Ask HN: I'm a research engineer. How bad do I need an MBA? - atrilla
I&#x27;m building a personal brand as an industry-focused research engineer (http:&#x2F;&#x2F;atrilla.net&#x2F;). I have a strong technical and scientific background. What value can an MBA add to my career? Will it enrich my career with management and business skills? Is it worth it?
======
lutusp
> I'm building a personal brand as an industry-focused research engineer ...

Meaning you're planning to run your own business.

> What value can an MBA add to my career?

It might make it easier to assemble a successful business plan for your
consultancy, but acquiring an MBA for that purpose alone might be overkill.

> Will it enrich my career with management and business skills?

That depends.
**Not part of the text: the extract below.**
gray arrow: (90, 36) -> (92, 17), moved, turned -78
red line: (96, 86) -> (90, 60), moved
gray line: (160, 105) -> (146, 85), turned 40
Are you anticipating that you may offer business as well as
technical advice?

------
tagabek
I have always thought that the best way to learn how to run a business is to
do just that. Ask questions, make mistakes, and keep learning. An MBA might
allow you to learn about business tactics and details, but will not
(generally) give you the experience of running your own business.

------
FurrBall
If you work for people who promote MBA's then it could help get you promoted.
Other than that I see little value. I'm a pessimist.

How much will the MBA cost and how much extra money would your promotion bring
in? Need the inputs to answer "is it worth it?"